#### DIRECTIONS FOR THIS TASK:
Recast the rows below as a numbered list, skipping blank lines and omitting the pictures.

#### INPUT:
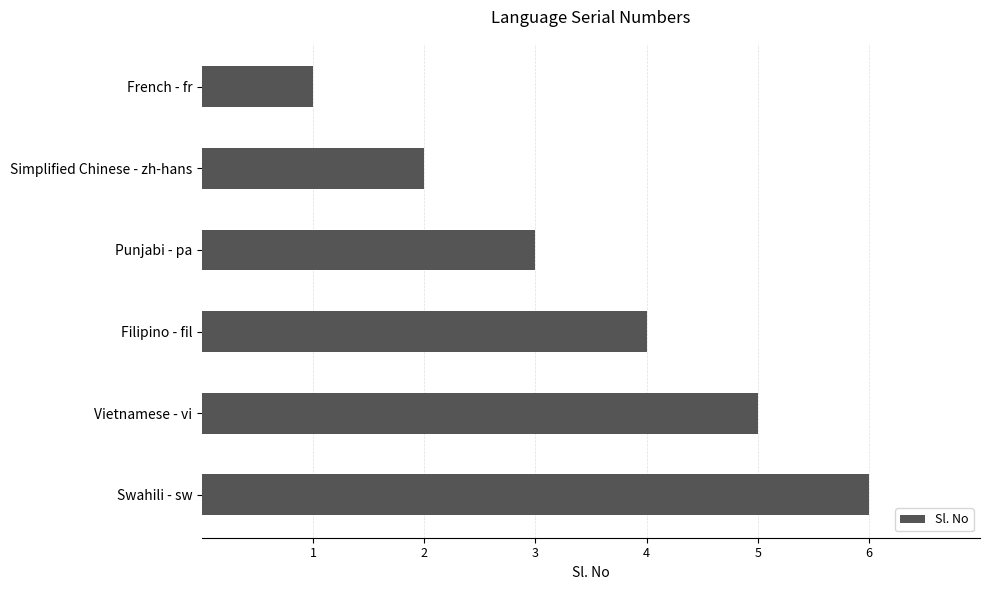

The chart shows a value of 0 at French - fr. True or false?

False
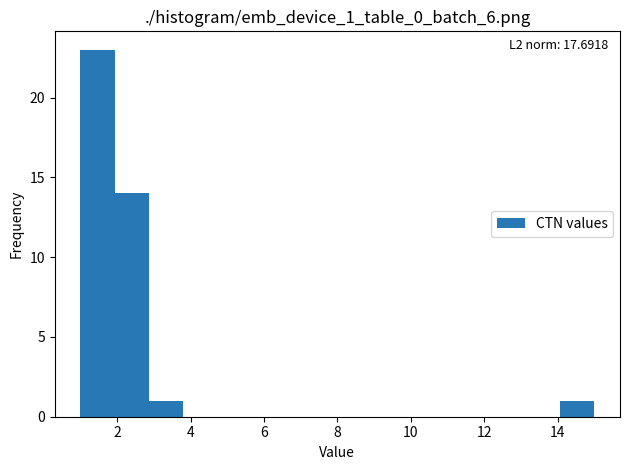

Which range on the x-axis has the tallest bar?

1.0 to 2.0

#### RESULT BELOW:
1. The chart shows a value of 0 at French - fr. True or false?
2. False
3. Which range on the x-axis has the tallest bar?
4. 1.0 to 2.0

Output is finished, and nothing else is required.